- **ENTRIES SUPPLIED**

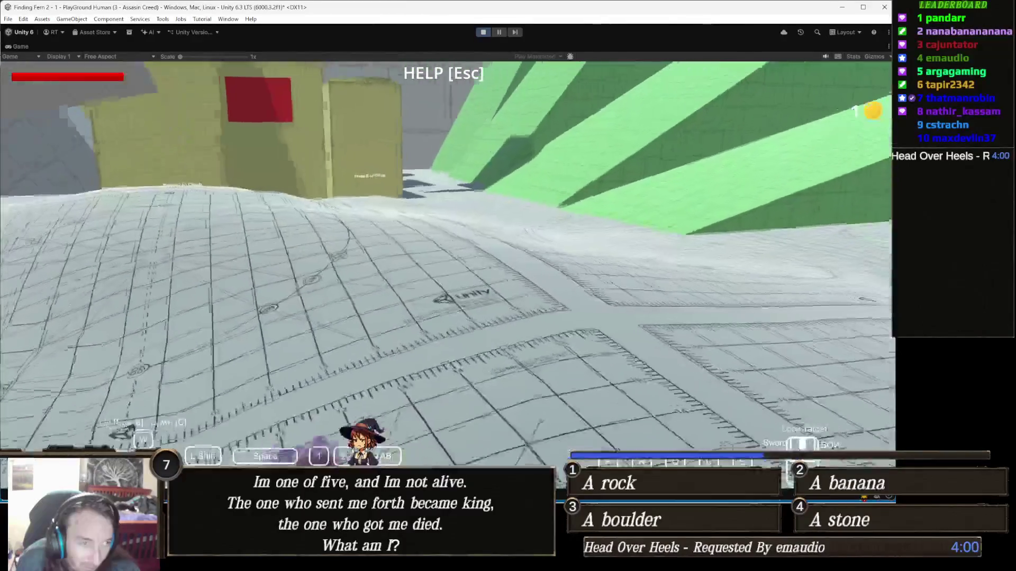
key("Escape")
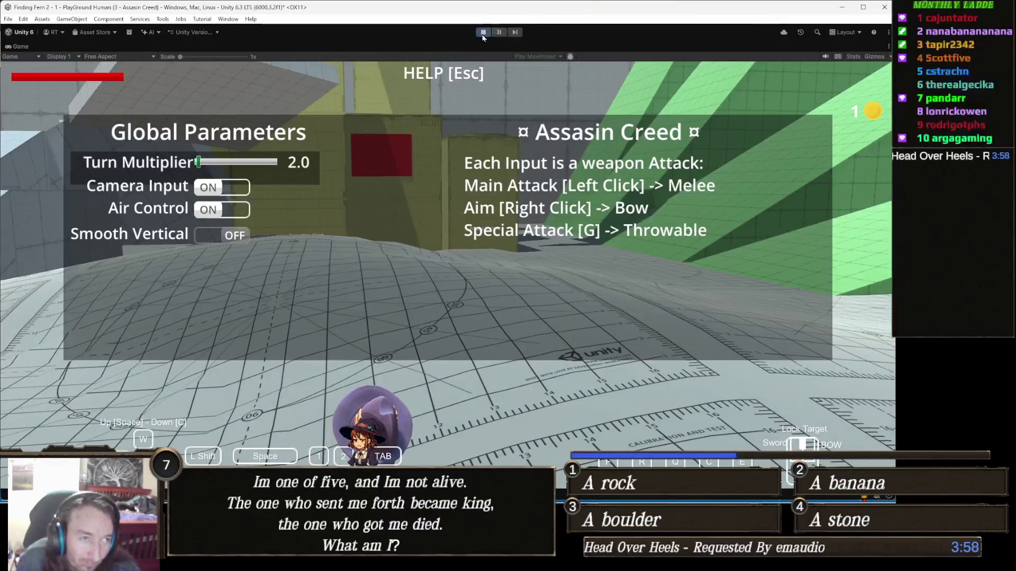
Stop play mode and view Human LedgeGrab's General parameters: Enter Input Jump, Cooldown 0.1, Try Loop 6.
left_click(483, 32)
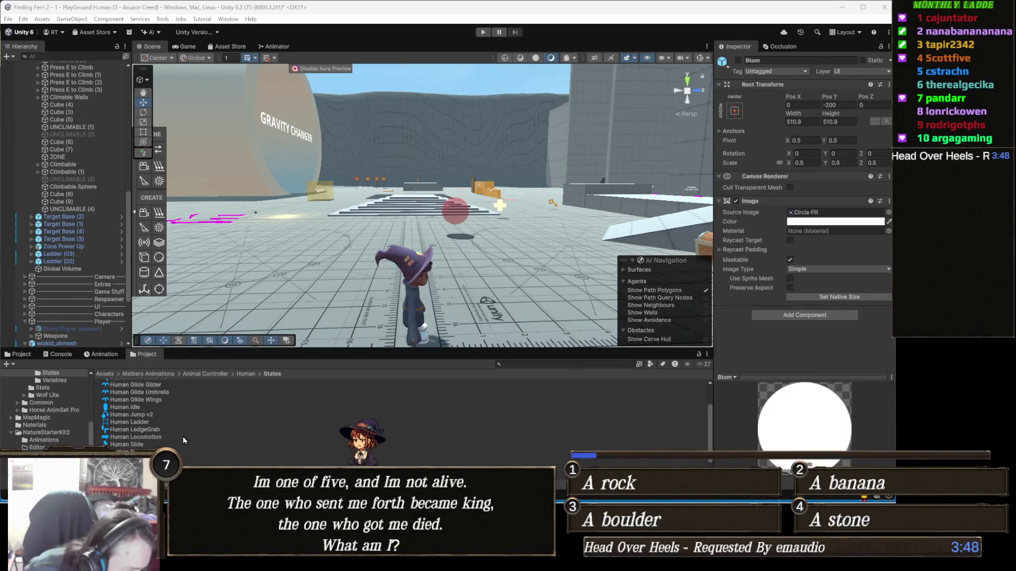
left_click(453, 271)
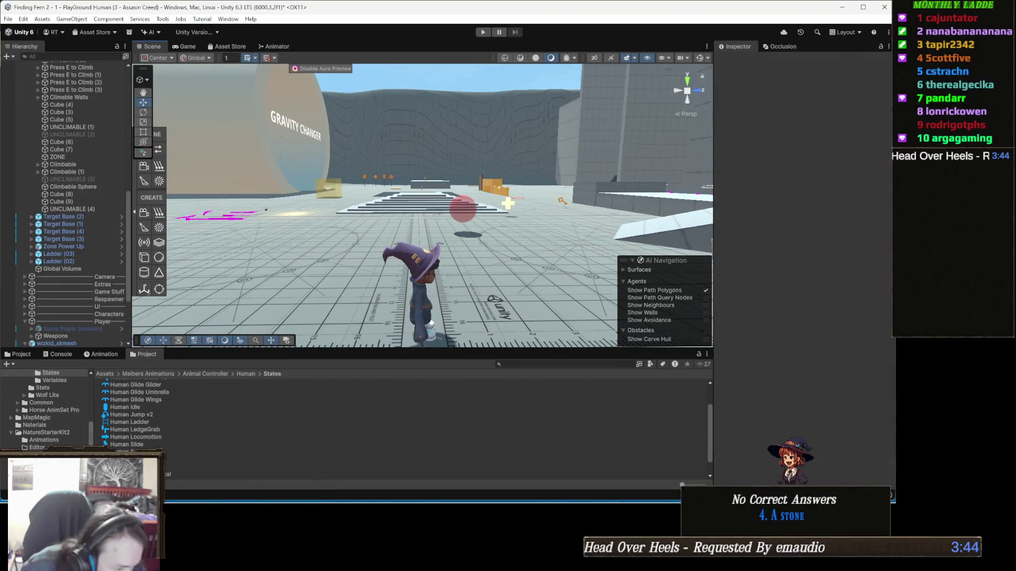
left_click(212, 431)
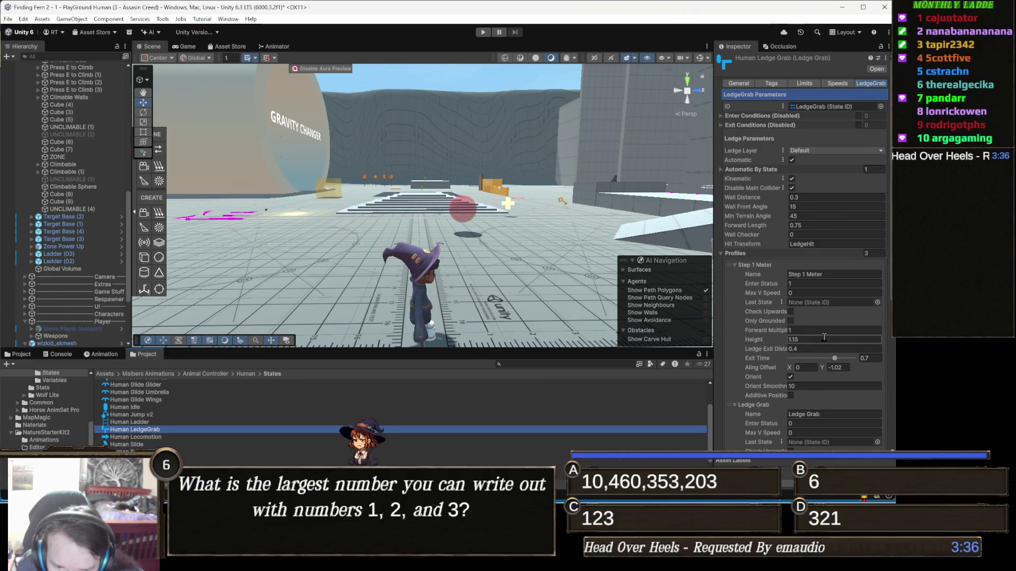
scroll(823, 340, "down", 2)
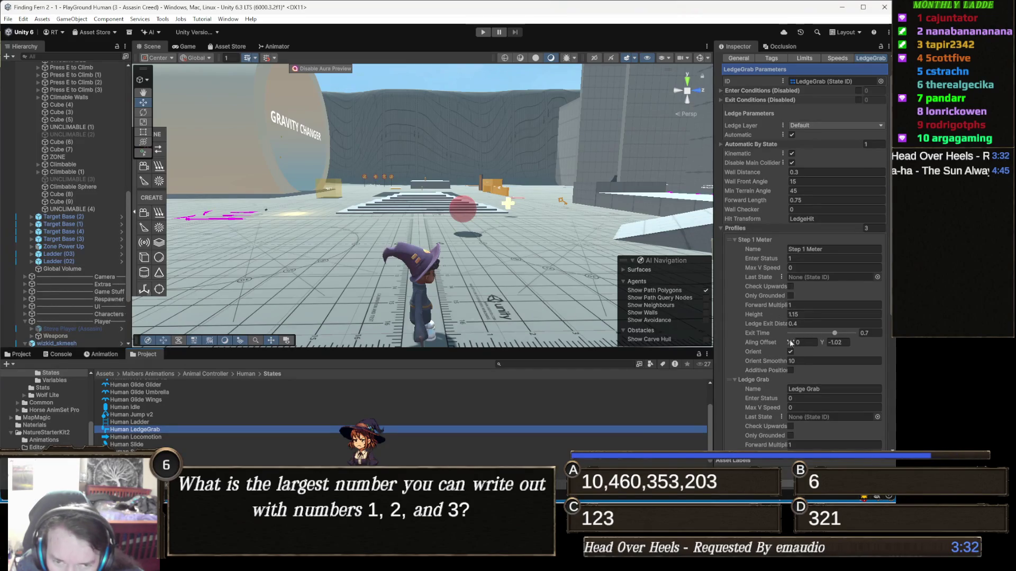
scroll(793, 292, "up", 2)
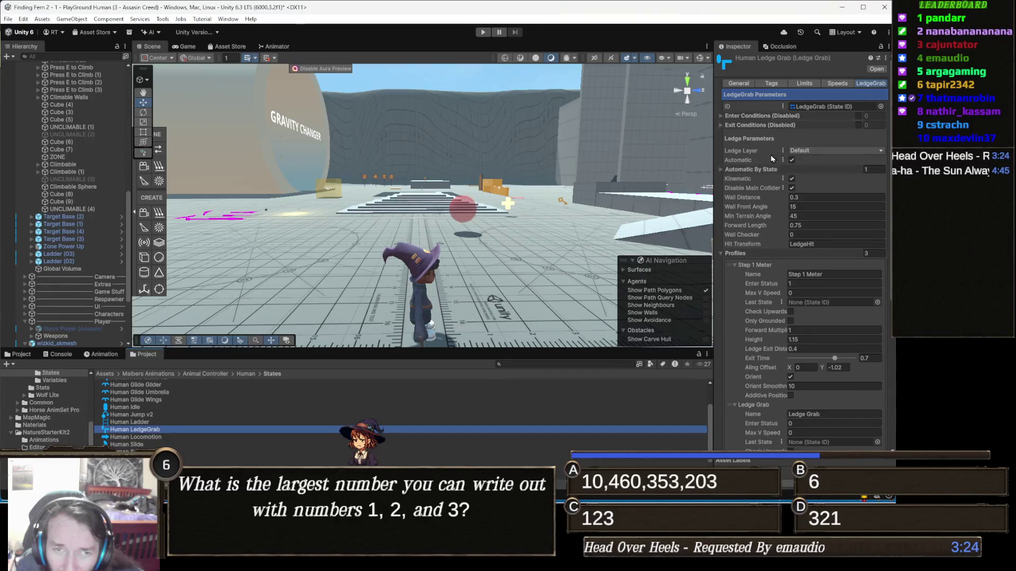
left_click(875, 87)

- **WORK TO COMPLETE**
Transcribe the data exactly, minus any images.

- **ANSWER FOR THE TASK**
key("Escape")
Stop play mode and view Human LedgeGrab's General parameters: Enter Input Jump, Cooldown 0.1, Try Loop 6.
left_click(483, 32)
left_click(453, 271)
left_click(212, 431)
scroll(823, 340, "down", 2)
scroll(793, 292, "up", 2)
left_click(875, 87)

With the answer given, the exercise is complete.